IRAK’ta binlerce ABD
askerinin kaldığı Ayn el-Esad Üssü roketli saldırıya uğradı.
Uluslararası
ajanslar ve ABD medyası, Pentagon yetkililerine dayanarak üsse en az 10 roketin
atıldığını bildirdi. Saldırıda bir sivil görevlinin kalp krizi geçirerek öldüğü
duyuruldu.
Saldırının
hangi amaçla gerçekleştirildiği henüz netlik kazanmadı. Ama ipuçları İran
destekli milis gruplarını işaret ediyor.
Olayı
daha iyi anlamak için son bir ay içerisinde meydana gelen diğer olaylara bakmak
gerekiyor.
Geçen
ay Şii milislerin Irak’ın kuzeyinde düzenlediği saldırıda bir Filipinli ve bir
ABD’li görevli ölmüştü. Bunun üzerine ABD, Şii milisleri suçlayarak Irak-Suriye
sınırı yakınında silahlı Şii gruplarını hedef almıştı. ABD dışında İsrail de
silahlı Şii gruplarını vurmuştu. Yani son bir aydır karşılıklı misilleme durumu
vardı.
Yazının
kaleme alındığı saatlerde saldırıyı hiçbir grup üstlenmemişti. Ama saldırıda
kullanılan topçu roketlerinin İran menşeli olması, saldırıları Şii grupların
gerçekleştirdiğine işaret ediyor.
Görünen
resim, olayın misilleme olduğuna işaret etse de olaylar bütüncül değerlendirildiğinde
saldırıların arka plânında daha derin hesapların yattığı görülecektir.
Şiddeti
nükleer anlaşma karşıtları mı tırmandırıyor?
Biden’in
başkan seçilmesinden sonra ABD ve İran arasında nükleer anlaşmanın yenileneceği
tezi kamuoyunda çok fazla yer aldı. ABD’nin İran’a “gayr-ı resmî” görüşmelere
başlama teklifi yapması, ABD’nin anlaşmaya geri dönme niyeti olarak yorumlandı.

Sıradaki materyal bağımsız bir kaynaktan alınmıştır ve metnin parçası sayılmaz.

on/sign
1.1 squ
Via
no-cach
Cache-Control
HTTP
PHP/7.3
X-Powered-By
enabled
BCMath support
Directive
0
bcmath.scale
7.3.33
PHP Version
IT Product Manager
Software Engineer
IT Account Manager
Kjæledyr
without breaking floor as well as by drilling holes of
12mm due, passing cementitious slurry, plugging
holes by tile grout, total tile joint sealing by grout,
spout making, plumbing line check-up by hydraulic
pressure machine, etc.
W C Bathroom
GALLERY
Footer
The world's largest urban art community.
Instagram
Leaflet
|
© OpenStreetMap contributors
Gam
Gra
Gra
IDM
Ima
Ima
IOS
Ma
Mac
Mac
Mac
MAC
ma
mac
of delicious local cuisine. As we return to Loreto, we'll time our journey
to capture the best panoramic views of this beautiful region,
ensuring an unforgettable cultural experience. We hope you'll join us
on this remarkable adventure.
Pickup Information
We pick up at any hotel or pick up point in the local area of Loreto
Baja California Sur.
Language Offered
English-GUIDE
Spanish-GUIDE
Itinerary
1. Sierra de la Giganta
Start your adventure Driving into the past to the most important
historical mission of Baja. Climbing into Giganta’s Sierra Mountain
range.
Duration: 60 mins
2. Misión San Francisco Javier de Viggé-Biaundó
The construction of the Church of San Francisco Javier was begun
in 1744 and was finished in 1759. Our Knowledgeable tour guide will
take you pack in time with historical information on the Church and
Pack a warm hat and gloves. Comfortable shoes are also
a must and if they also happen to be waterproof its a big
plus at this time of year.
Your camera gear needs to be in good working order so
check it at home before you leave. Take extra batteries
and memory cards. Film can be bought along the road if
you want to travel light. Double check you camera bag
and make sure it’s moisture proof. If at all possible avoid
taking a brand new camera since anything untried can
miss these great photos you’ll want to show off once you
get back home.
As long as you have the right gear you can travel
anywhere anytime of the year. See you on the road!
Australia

Ama İran bu teklifi geri çevirdi. Bu gelişme üzerine ABD içinde İran’a nükleer
anlaşmaya geri dönülmesi hususunda baskı yapılması yönünde bir eğilim olduğu
kamuoyuna yansıdı. Ama buna tamamen karşı çıkan gruplar da var.
Aynı
şekilde İran içerisinde de anlaşma yanlıları kadar anlaşmaya karşı çıkanlar mevcut.
Böyle bir durumun varlığı, son olayların perde arkasında her iki taraftaki nükleer anlaşmaya karşı olanların olabileceğini akla getiriyor.
Asıl
aktör İsrail mi?
Ayrıca
şiddetin tırmandırılmasında İsrail’in rolünün olabileceği akla geliyor. Çünkü
İsrail, nükleer anlaşmaya Obama döneminden beri karşı çıkıyor olsa da anlaşmayı
engellememişti. Fakat Trump başkan seçilince ABD içindeki lobilerin de
etkisiyle Trump’ın anlaşmadan çekilmesini ve İran’a yaptırımların
ağırlaştırılmasını sağladılar.
Biden
başkan seçilince anlaşmanın yeniden hayata geçme ihtimâli belirdi. İsrail de bu
ihtimâli ortadan kaldırmak için şiddeti tırmandırmaya başladı.
Şii
gruplara karşı son yapılan saldırılarda İsrail’in bizzat yer alması da şiddetin
İsrail tarafından tırmandırıldığına işaret eden bir başka ayrıntı olarak göze
çarpıyor.
Biden
yönetiminin anlaşmaya dönme eğiliminde olması, İsrail’in böyle bir anlaşmayı
istememesi ve bölgedeki şiddetin Biden’in görevi resmen devralmasından hemen
sonra başlamış olması da tırmanan şiddetin arkasında İsrail’in olabileceğini gösteriyor.